Eurovision: The Quickening.

78 days until Eurovision.

This is the season for choosing national entrants. The deadline is March 13; every candidate will have picked an entrant by March 10. Only a few countries have already made their choice. So, over the next three weeks, millions of people in over 30 countries will be choosing their national representatives.

It’s awe-inspiring, really.

First thoughts on this year’s contest below the fold.

Eurovision ’07 will be held in Helsinki, Finland, on May 12. It will have the largest number of participants ever: forty-two.

There will be four new members appearing for the first time: Georgia, the Czech Republic, Serbia, and Montenegro. As everyone knows, Serbia and Montenegro appeared for two years as “Serbia and Montenegro”, then didn’t appear last year — they couldn’t agree on an entry — and are now appearing as separate countries. The Czechs have inexplicably sat out Eurovision since splitting from Czecheslovakia a decade ago, but they’ve finally come to their senses. (That leaves Italy as the last major holdout. They haven’t participated since 1997 because Eurovision is too, you know, crappy and vulgar.)

The real new fish is little Georgia, from the distant Caucasus. They have high hopes; their neighbor Armenia entered for the first time last year, and scored a remarkable #8. By next year, all the Caucasus states will be represented — Azerbaijan, currently an associate member, will make its debut then.

In recent years the contest has grown too big for one night. So they split off a semi-final. Now only twenty-four countries compete in the final.

The twenty-four are chosen as follows: France, Germany, Spain and the UK get automatic berths. That’s because they’re Eurovision’s biggest financial contributors.

Then the ten highest scorers from 2006 get berths. Russia, Bosnia, Romania, Sweden… oh, we all know who they are. These countries get to skip over the semi-finals.

That leaves ten berths. 28 countries will fight it out in the semi-finals for these, two days before the final event.

Recent years have seen a spate of first-time winners — every winner since 2001, in fact. And the last six winners have all come from the eastern half of the continent (Estonia, Latvia, Turkey, Ukraine, Greece, and Finland). This may reflect simple numbers — there are more countries in the east, and they tend more to vote for their neighbors — or it may be that Eurovision is taken more seriously in Eastern Europe. Whatever the reason, it won’t be surprising if this summer finds another former Soviet Republic anxiously calculating the renovation costs of the Palace of Sport and Culture.

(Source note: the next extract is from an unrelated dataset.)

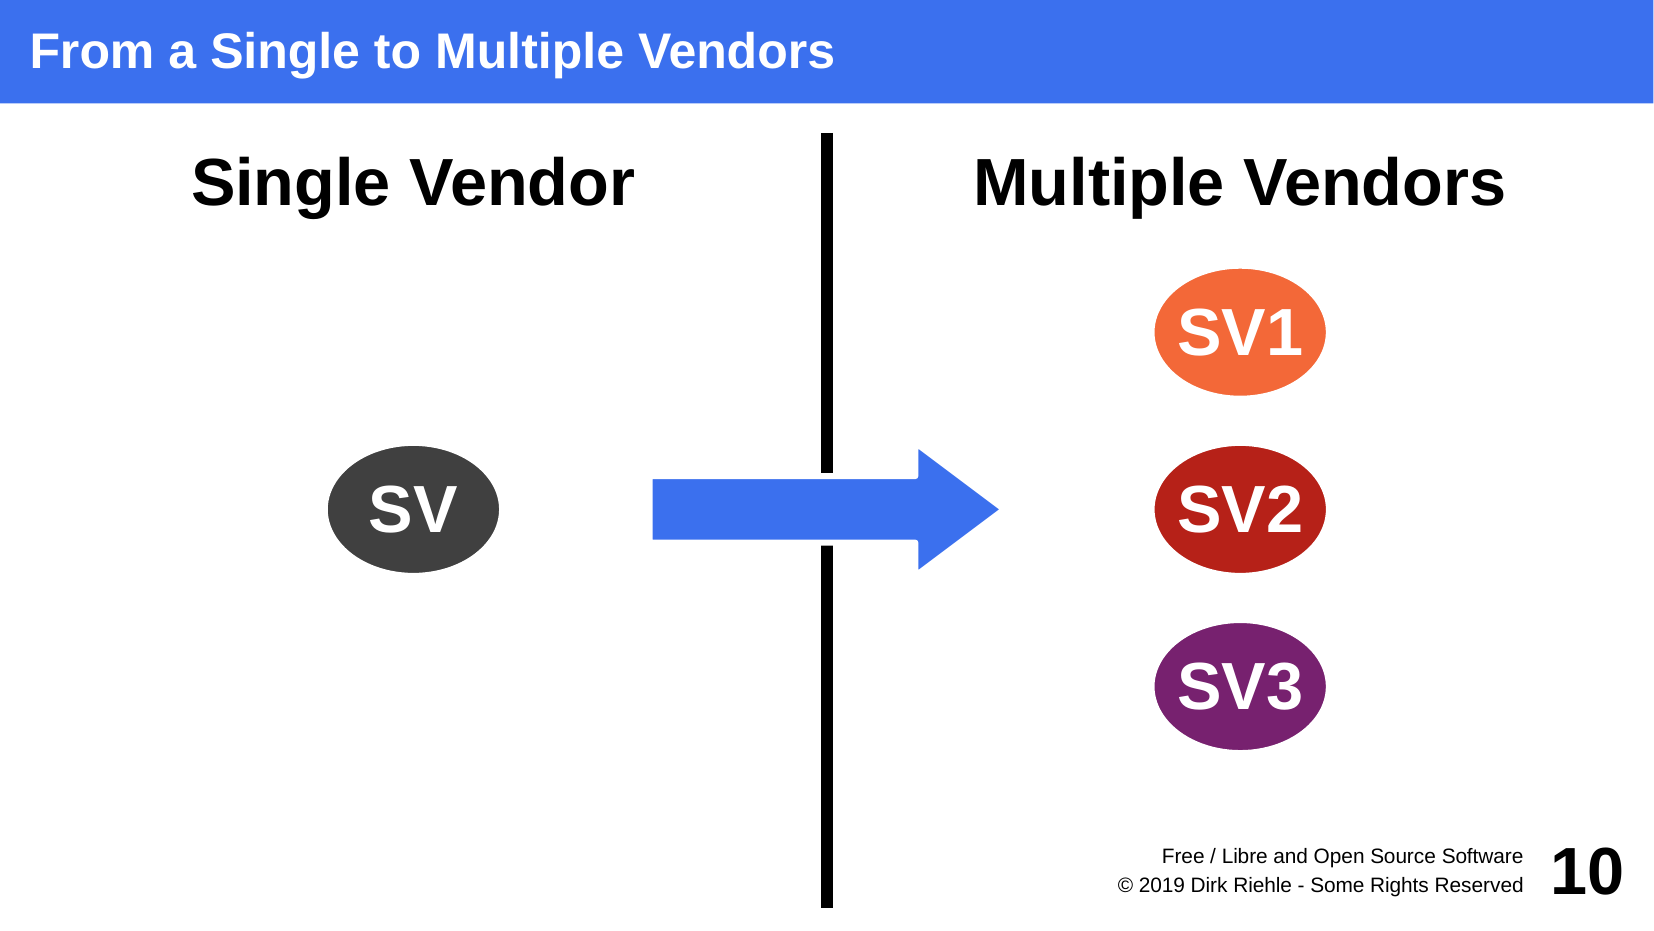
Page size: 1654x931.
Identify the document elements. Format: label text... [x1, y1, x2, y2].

One Eastern European entry we won’t see this year, though: Kosovo. The Kosovars won’t be participating.

Much to their annoyance! For several years now, the Kosovars have been sending bands and singers down to Albania to compete. Alas, the snotty city slickers down in Tirana have refused to pick a single Kosovar. Which has all right-thinking Kosovars really ticked off.

Pause here to contemplate the awesome power of Eurovision: without even trying, it is killing the idea of Greater Albania. How cool is that?

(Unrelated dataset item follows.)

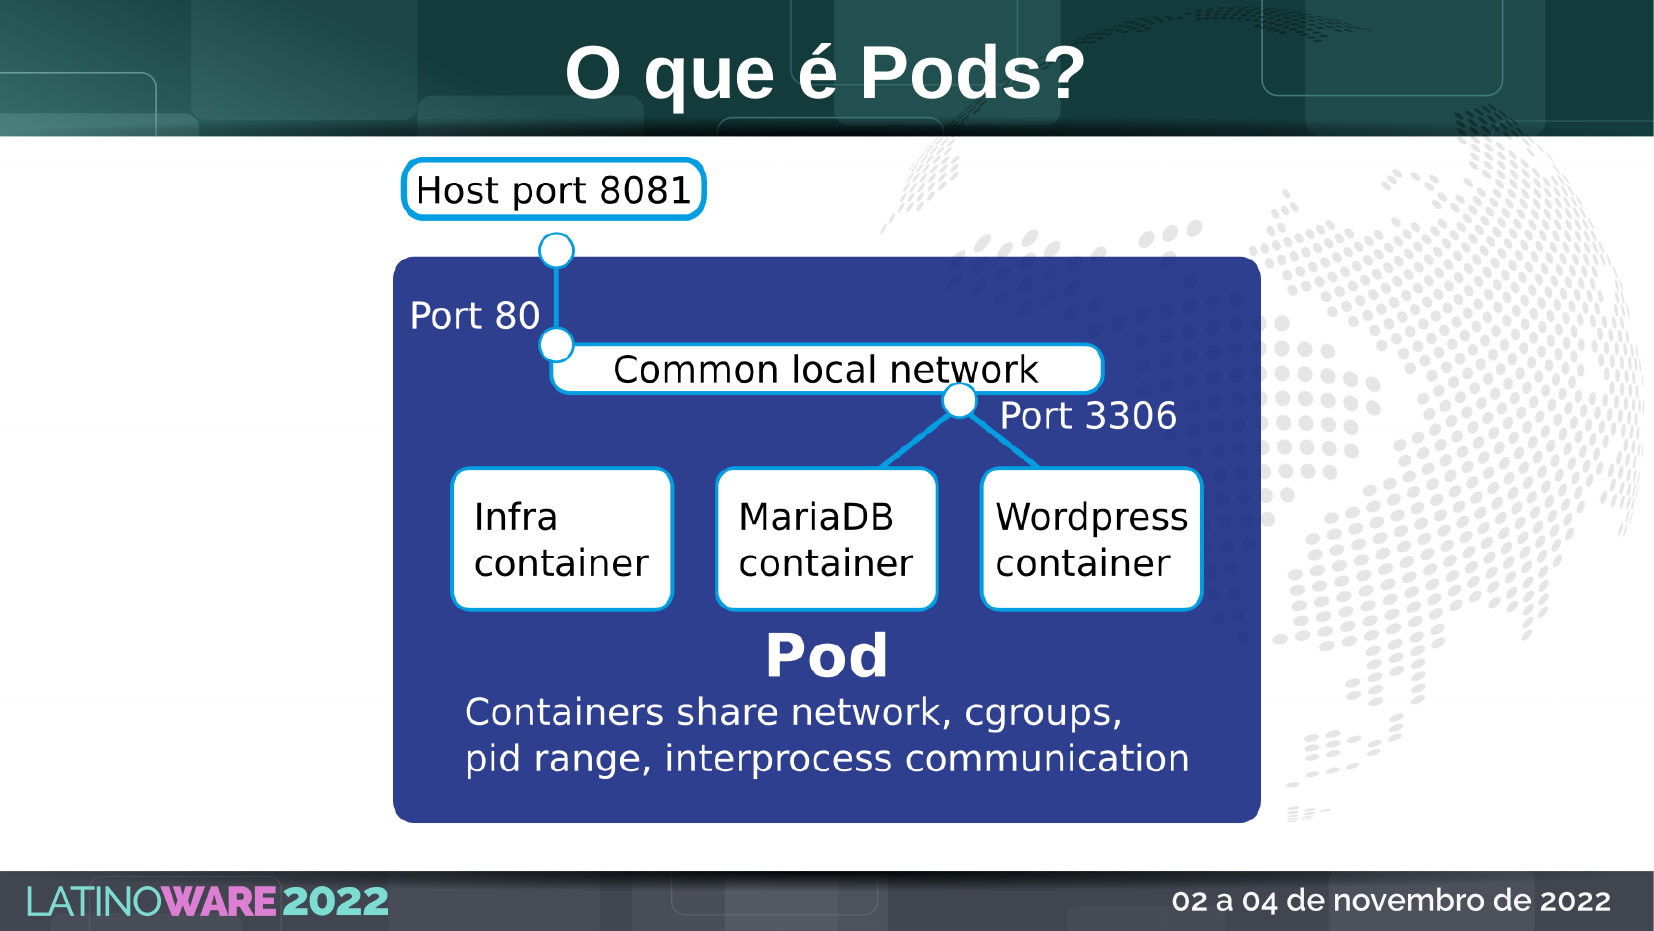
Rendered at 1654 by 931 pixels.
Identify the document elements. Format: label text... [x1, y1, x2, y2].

Mm, what else… oh, yes, Lebanon. We all remember the unhappiness in 2005, when Lebanon — entering for the first time — had to withdraw at the last moment. The problem was, Eurovision rules require the participants to broadcast the entire show, including every song; and Lebanese TV would not broadcast the Israeli portion. As a result, they were hit with a three-year ban, and aren’t eligible to enter in 2006, -7, or -8. It remains unclear whether they’ll ever come in.

Anyway, Eurovision: it’s coming. Are you ready?

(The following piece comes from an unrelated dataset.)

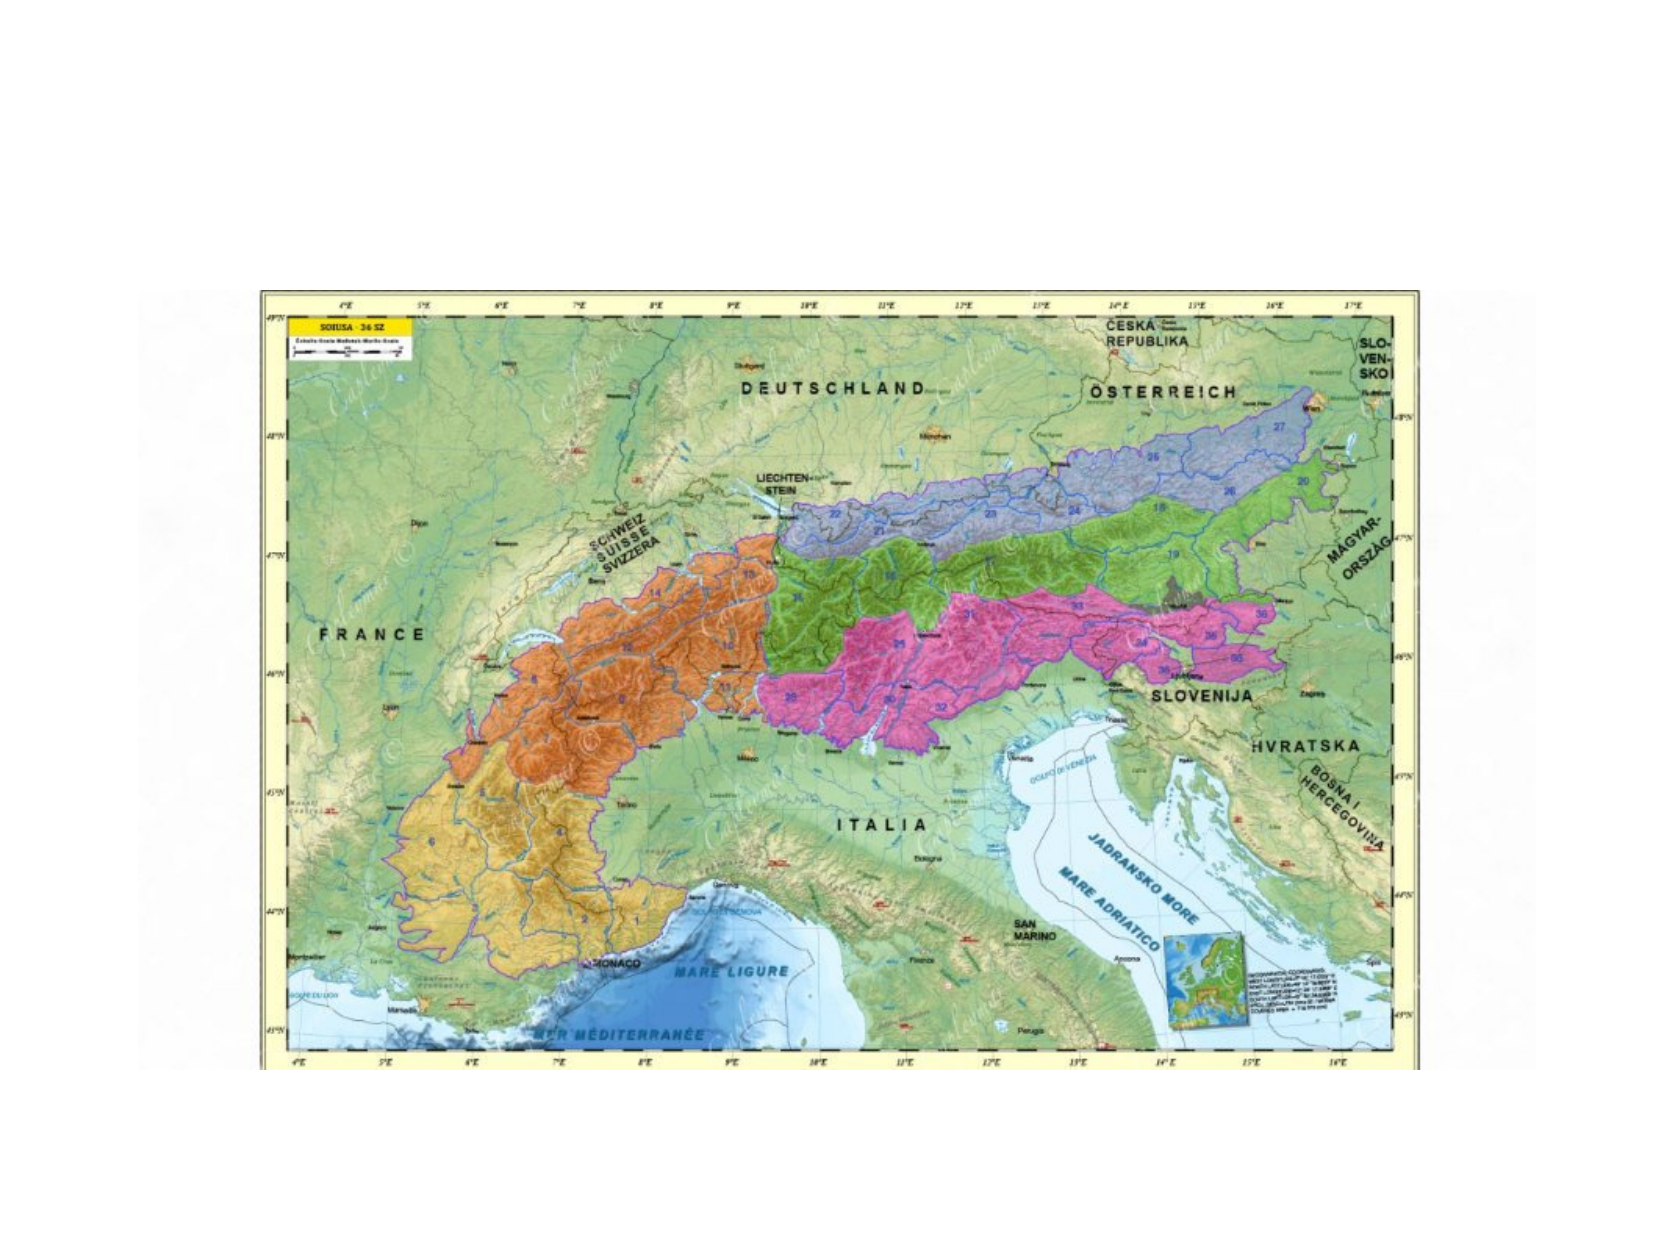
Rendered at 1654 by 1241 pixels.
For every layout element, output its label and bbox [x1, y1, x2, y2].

picture [138, 290, 1536, 1070]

7 thoughts on “Eurovision: The Quickening.

  1. Doug, you’re right, the “Greece gives Cyprus 10 points, and Cyprus gives Greece 10 points” phenomenon has really caught on. Particularly in Eastern Europe.

    And, yes, the Eurovision might be killing the idea of ethnic Albania, but lets hope that it won’t continue creating a greater divide between Eastern and Western Europe — i.e. Eastern and Western neighbours literally swapping points.

  2. The winners from Eastern Europe would have won each year even if you only counted the votes from the Western Countries – so it’s not just neighbourly voting that has led to the victories, they were the most popular songs each year across the continent.

    It will be interesting to see what happens when a western European country puts in a song that is good enough to pick up top marks from the other Western European countries – will the Eastern countries continue to vote for their neighbours or will they vote for the best song?

  3. Please, this is like militaries refighting the last war. Monsters worked once. Hot chicks, especially with whips and flamethrowers even worked twice. That’s because they are inherently sexy.

    But this year you need something new. I say, the year of the young beautiful girl singing of love and pain in her heart has returned. Norway should have run last years’ act this year.